As to the economic outlook, Trichet said there may be stronger than anticipated effects stemming from the extensive macroeconomic stimulus under way and confidence may improve faster than expected. However a stronger impact on the real economy from the turmoil in financial markets and the intensification of protectionist pressures as well as a disorderly correction of global imbalances could impair recovery.
Regarding Euro-inflation the ECB is working on a projection between 0.1% and 0.5% in 2009, and for 2010 between 0.6% and 1.4%.
On the monetary side Trichet said that past reductions in key ECB rates have continued to be passed on to lending rates to both non-financial corporations and households and “the resulting improvement in financing conditions should provide ongoing support for economic activity in the period ahead. However, given the challenges which lie ahead, banks should take appropriate measures to further strengthen their capital bases and, where necessary, take full advantage of the government measures to support the financial sector, in particular as regards recapitalization”.

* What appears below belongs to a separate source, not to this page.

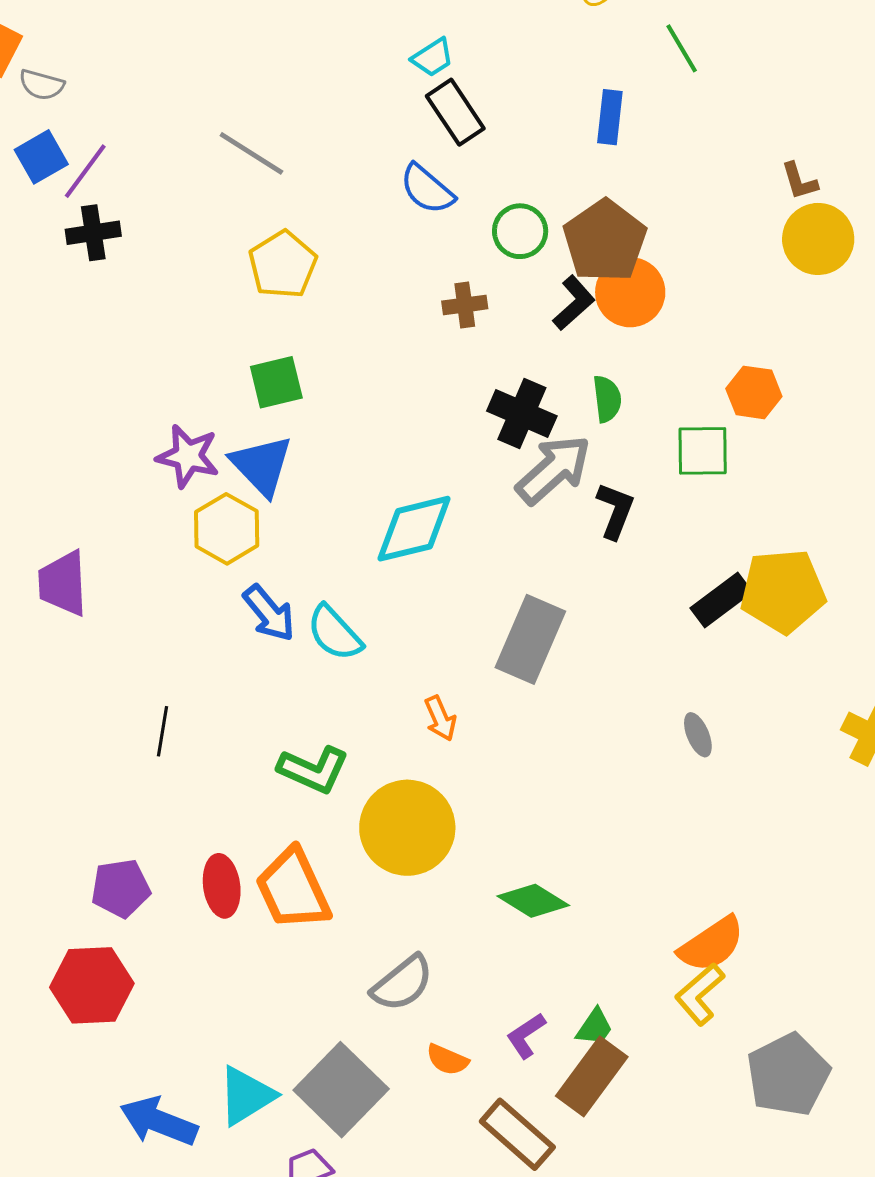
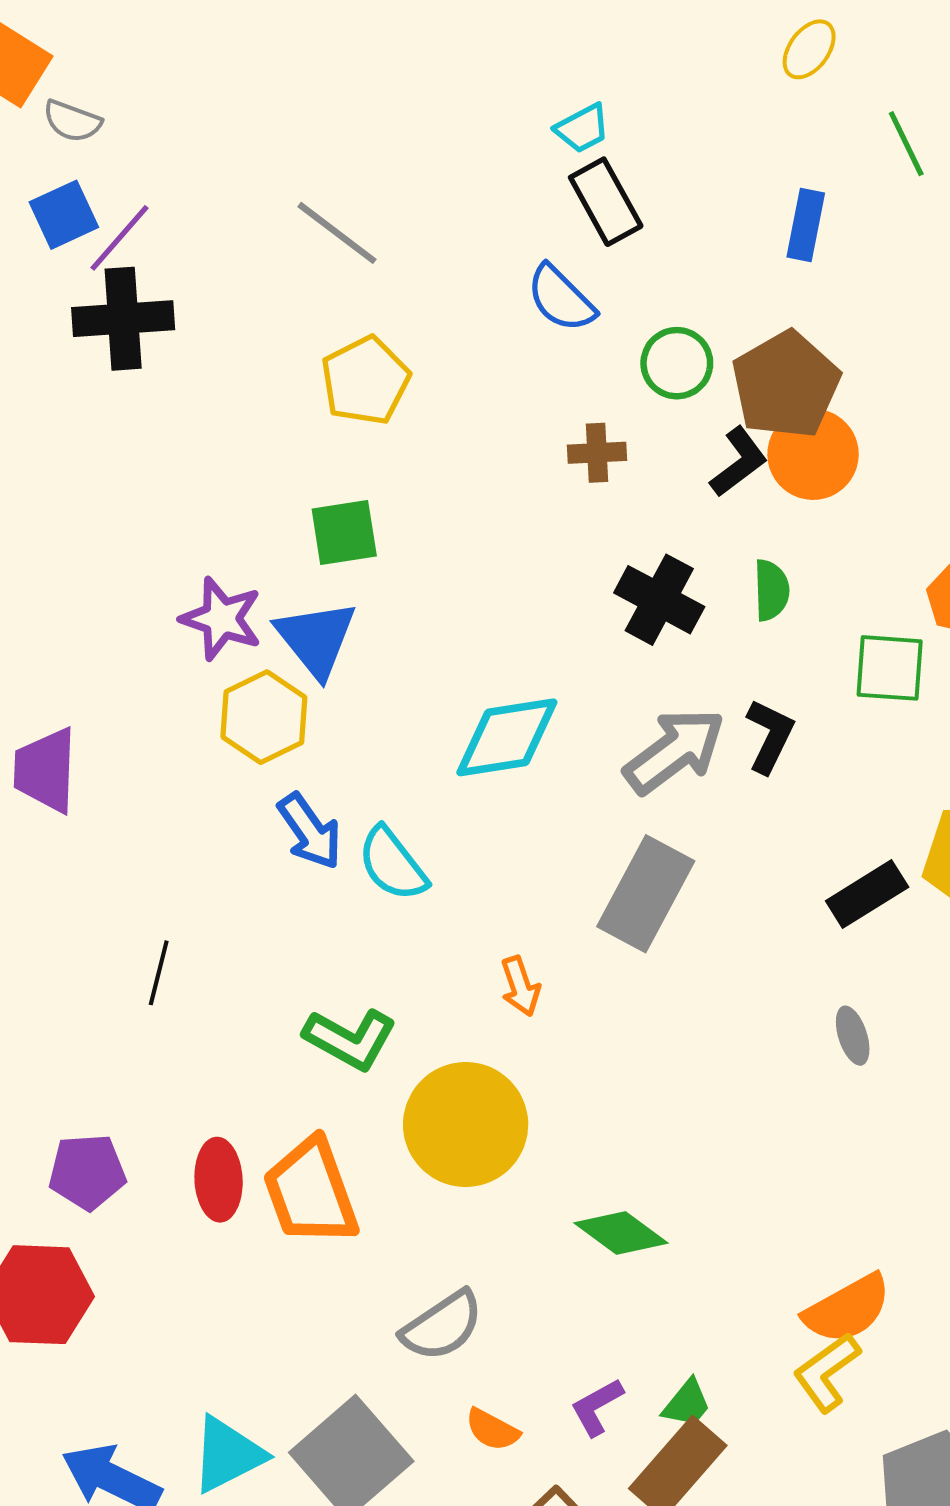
black cross: (93, 233) -> (123, 319), size x1.4
gray arrow: (553, 470) -> (675, 751), moved
black rectangle: (721, 600) -> (867, 894), moved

On fiscal policies Trichet warned that the latest projections by the EC point to a sharp increase in the Euro area general government deficit and debt ratios in 2009.
“The deficit ratio is projected to rise to 5.3% of GDP in 2009 and further to 6.5% in 2010, from 1.9% in 2008, with the debt ratio exceeding 80% of GDP in 2010”. A large majority of euro area countries are expected to exceed the 3% of GDP deficit reference value in 2009 and 2010. To ensure trust in the sustainability of public finances, an ambitious and credible adjustment effort will be required to return as soon as possible to sound fiscal positions, supported by a full application of the provisions of the Stability and Growth Pact”.